**Task goal**
Every line in the entries that holds "href" should be identified and copied.

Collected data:
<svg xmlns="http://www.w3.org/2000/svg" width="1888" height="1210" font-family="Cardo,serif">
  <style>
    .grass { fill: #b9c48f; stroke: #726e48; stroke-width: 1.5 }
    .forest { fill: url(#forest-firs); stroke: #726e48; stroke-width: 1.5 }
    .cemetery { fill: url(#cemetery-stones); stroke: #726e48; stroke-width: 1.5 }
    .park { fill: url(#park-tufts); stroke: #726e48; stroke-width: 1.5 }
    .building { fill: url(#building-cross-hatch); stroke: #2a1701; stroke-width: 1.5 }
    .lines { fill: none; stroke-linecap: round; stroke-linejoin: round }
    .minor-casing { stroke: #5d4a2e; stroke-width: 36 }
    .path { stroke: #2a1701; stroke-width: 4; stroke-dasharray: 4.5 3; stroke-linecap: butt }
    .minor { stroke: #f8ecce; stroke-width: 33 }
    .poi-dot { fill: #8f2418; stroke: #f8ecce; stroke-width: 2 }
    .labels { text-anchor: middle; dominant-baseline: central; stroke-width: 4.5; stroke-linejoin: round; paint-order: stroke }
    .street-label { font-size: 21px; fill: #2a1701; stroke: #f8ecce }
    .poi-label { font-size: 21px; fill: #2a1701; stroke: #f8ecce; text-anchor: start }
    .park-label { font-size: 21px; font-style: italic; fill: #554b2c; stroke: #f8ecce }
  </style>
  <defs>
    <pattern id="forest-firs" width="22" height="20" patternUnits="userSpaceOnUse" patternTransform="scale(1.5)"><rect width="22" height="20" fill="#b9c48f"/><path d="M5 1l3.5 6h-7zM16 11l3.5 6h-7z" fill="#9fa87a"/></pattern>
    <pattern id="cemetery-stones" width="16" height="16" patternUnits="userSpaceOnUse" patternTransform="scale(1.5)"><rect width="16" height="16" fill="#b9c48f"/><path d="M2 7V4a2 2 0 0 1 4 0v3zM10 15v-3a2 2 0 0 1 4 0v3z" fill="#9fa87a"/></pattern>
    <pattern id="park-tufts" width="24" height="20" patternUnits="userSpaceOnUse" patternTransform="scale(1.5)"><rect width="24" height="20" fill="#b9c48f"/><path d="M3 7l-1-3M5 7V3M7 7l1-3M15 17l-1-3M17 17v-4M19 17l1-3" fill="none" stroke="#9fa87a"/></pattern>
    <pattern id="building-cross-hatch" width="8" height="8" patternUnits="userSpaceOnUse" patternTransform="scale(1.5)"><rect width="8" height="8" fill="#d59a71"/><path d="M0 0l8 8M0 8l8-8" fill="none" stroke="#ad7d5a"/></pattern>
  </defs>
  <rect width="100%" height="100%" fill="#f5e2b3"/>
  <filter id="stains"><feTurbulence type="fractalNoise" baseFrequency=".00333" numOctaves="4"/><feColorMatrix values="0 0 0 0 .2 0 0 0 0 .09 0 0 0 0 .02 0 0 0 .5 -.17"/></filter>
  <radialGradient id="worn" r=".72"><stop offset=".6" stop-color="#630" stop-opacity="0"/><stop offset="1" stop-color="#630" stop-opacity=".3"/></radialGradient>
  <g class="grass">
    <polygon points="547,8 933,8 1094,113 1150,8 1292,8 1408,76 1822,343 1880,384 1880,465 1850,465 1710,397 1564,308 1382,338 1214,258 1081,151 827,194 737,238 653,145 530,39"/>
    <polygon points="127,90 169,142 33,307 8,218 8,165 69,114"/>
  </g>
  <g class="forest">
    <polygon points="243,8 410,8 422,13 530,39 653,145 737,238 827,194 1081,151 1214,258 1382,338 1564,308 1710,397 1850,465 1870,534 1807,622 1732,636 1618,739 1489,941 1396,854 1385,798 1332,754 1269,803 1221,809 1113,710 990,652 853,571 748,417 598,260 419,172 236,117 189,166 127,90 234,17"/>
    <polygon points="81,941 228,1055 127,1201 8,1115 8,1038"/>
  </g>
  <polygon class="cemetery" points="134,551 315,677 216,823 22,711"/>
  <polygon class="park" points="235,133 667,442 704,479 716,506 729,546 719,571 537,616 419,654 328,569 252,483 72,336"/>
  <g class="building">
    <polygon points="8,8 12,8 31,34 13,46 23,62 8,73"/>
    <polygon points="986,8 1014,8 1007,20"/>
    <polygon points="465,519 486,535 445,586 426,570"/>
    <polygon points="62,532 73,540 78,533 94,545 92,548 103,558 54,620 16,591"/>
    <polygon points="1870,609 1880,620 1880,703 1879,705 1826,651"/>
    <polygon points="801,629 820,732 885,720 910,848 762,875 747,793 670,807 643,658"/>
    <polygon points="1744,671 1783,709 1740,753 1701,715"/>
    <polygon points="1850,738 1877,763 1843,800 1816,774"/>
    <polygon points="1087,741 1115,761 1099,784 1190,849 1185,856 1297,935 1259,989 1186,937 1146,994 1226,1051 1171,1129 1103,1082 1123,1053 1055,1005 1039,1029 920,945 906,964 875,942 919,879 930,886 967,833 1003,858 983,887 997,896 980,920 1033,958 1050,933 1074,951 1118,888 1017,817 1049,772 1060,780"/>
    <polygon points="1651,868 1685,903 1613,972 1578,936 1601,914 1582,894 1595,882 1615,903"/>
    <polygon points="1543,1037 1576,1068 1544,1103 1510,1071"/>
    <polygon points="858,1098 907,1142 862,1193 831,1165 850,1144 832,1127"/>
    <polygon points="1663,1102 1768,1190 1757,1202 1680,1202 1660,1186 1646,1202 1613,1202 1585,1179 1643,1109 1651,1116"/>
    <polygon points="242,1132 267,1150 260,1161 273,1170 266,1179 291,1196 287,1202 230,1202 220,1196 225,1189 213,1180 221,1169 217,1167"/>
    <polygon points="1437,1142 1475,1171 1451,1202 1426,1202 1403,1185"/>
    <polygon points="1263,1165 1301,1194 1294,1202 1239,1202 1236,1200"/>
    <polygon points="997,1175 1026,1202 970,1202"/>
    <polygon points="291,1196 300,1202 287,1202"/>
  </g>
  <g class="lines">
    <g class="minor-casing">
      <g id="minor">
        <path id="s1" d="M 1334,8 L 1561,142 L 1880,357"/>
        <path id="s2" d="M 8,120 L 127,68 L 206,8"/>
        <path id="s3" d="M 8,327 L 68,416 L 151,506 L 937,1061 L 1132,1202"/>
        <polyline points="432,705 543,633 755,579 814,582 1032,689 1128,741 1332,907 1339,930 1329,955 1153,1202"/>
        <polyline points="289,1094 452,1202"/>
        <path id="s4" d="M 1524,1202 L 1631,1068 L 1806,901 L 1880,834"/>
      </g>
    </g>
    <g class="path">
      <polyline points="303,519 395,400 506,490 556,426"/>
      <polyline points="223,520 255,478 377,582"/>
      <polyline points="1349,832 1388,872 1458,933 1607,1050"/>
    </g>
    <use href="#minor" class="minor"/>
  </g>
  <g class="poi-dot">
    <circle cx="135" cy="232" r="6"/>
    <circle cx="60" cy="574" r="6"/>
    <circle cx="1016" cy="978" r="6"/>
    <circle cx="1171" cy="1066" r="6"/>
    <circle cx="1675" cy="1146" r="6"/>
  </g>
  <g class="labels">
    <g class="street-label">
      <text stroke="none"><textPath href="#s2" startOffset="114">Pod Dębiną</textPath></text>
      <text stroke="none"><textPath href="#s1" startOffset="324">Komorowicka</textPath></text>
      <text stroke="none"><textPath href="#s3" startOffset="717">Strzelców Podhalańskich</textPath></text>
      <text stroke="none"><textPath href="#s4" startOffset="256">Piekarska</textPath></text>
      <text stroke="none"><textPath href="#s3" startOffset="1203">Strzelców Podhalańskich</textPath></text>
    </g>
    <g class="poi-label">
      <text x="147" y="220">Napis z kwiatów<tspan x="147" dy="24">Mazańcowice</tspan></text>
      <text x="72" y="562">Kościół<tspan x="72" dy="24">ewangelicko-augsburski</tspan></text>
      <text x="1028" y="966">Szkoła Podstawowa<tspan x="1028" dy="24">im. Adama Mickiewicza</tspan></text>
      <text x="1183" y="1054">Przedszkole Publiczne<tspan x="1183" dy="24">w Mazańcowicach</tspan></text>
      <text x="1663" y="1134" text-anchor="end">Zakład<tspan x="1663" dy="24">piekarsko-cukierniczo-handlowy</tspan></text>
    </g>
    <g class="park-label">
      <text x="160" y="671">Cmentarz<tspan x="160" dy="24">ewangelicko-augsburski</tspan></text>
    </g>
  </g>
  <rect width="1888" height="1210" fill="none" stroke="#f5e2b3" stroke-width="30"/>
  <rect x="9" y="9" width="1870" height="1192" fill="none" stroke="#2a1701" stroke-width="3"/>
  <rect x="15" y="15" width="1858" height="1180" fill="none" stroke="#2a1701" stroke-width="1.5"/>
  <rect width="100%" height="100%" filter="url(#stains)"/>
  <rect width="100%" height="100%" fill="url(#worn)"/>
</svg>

**Response to the exercise**
    <use href="#minor" class="minor"/>
      <text stroke="none"><textPath href="#s2" startOffset="114">Pod Dębiną</textPath></text>
      <text stroke="none"><textPath href="#s1" startOffset="324">Komorowicka</textPath></text>
      <text stroke="none"><textPath href="#s3" startOffset="717">Strzelców Podhalańskich</textPath></text>
      <text stroke="none"><textPath href="#s4" startOffset="256">Piekarska</textPath></text>
      <text stroke="none"><textPath href="#s3" startOffset="1203">Strzelców Podhalańskich</textPath></text>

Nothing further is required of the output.